American soldiers accidentally shot and killed the leader of a local U.S.-allied Sunni group Tuesday after coming under attack in a volatile area north of Baghdad, the military said.

The shooting comes a week before the Shiite-led Iraqi government begins to assume authority over the Sunni groups known as the Sons of Iraq, or Awakening Councils. The military has credited the Sunni revolt against al-Qaida in Iraq as a key factor in the sharp decline in violence over the past year.

The head of the group in Siniyah, Jassim al-Garrout, was killed after he rushed to the site of an ambush against U.S. forces in the area, which lies between the northern oil-hub of Beiji and Saddam Hussein's hometown of Tikrit, according to witnesses and police.

One of al-Garrout's comrades said the group would demand an apology from the Americans.

"The Awakening Councils have become targets of al-Qaida, the government and sometimes even the U.S. forces. We do not know our fate and we are feeling lost," Farooq Sami said.

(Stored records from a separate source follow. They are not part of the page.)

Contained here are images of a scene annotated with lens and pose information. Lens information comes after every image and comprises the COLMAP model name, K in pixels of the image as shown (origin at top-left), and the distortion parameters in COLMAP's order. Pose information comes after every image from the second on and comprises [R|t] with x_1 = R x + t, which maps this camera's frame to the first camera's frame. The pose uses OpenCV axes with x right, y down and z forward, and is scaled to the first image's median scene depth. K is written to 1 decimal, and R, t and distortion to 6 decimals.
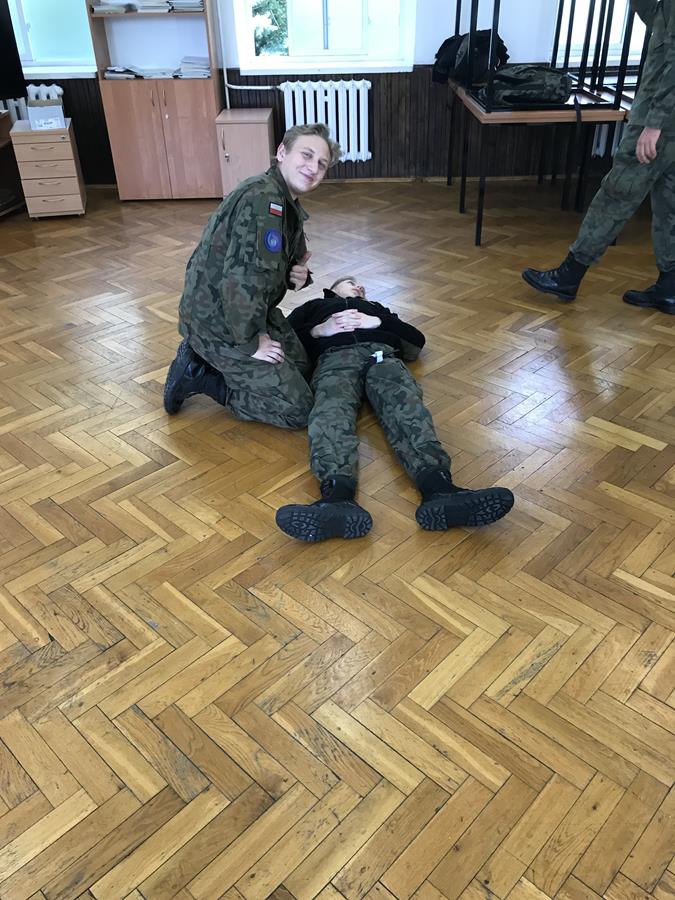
lens RADIAL K [[755.6, 0, 342.9], [0, 755.6, 448.8], [0, 0, 1]] dist [0.041079, -0.057338]
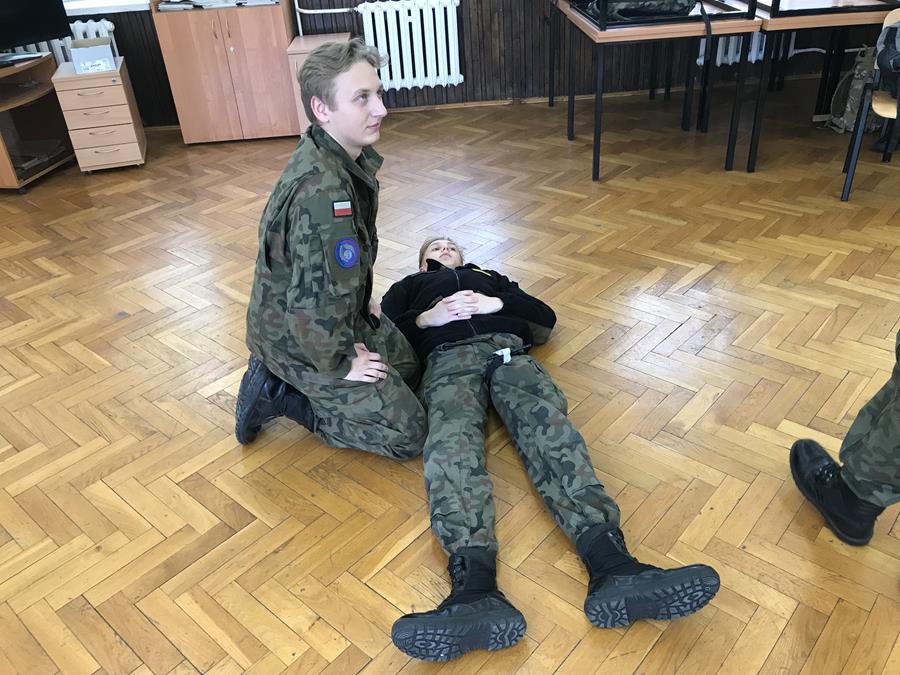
lens RADIAL K [[755.6, 0, 442.9], [0, 755.6, 339.0], [0, 0, 1]] dist [0.041079, -0.057338]
pose [[0.998340, -0.056894, 0.008961, -0.018172], [0.057030, 0.998249, -0.015698, -0.098931], [-0.008052, 0.016183, 0.999837, 0.161881]]
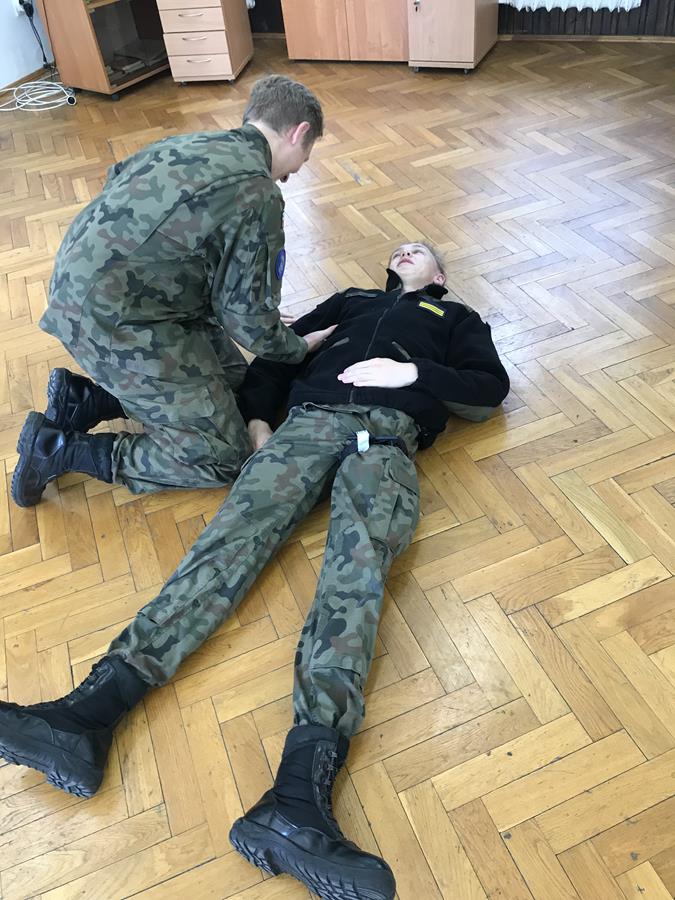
lens RADIAL K [[755.6, 0, 342.9], [0, 755.6, 448.8], [0, 0, 1]] dist [0.041079, -0.057338]
pose [[0.908766, 0.225072, -0.351407, 0.181775], [-0.146920, 0.960732, 0.235391, -0.191388], [0.390588, -0.162286, 0.906148, 0.345255]]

"We are undertaking the task of combating terrorists, yet we are left sometimes unpaid and without money. We have participated in maintaining peace and security in our area, yet we sometimes do not get our salaries."

Lt. Gen. Lloyd Austin, the No. 2 U.S. commander in Iraq, said Monday that the Iraqi government will begin next week paying the salaries of about 54,000 of the mostly Sunni fighters in the province surrounding Baghdad.

Hunting for insurgents
In Tuesday's incident, the U.S. soldiers were hunting for insurgents and weapons after they were hit by a roadside bomb and small-arms fire near Siniyah, 110 miles northwest of Baghdad, according to an e-mailed military statement.

The troops then came under fire while searching a house and "shot a Sons of Iraq leader who was mistaken for the enemy when he entered the house," said Navy Lt. Cmdr. David Russell, a U.S. military spokesman in Baghdad. Medical aid was administered, the military said, but the troops were unable to save al-Garrout.

Russell said the U.S. soldiers had warned their Sunni allies to identify themselves and to stay clear of the house.

Separately, an American soldier was shot to death Tuesday in an attack about 15 miles southeast of Baghdad, the military said.

At least 4,170 members of the U.S. military have died in the Iraq war since it began in March 2003, according to an Associated Press count.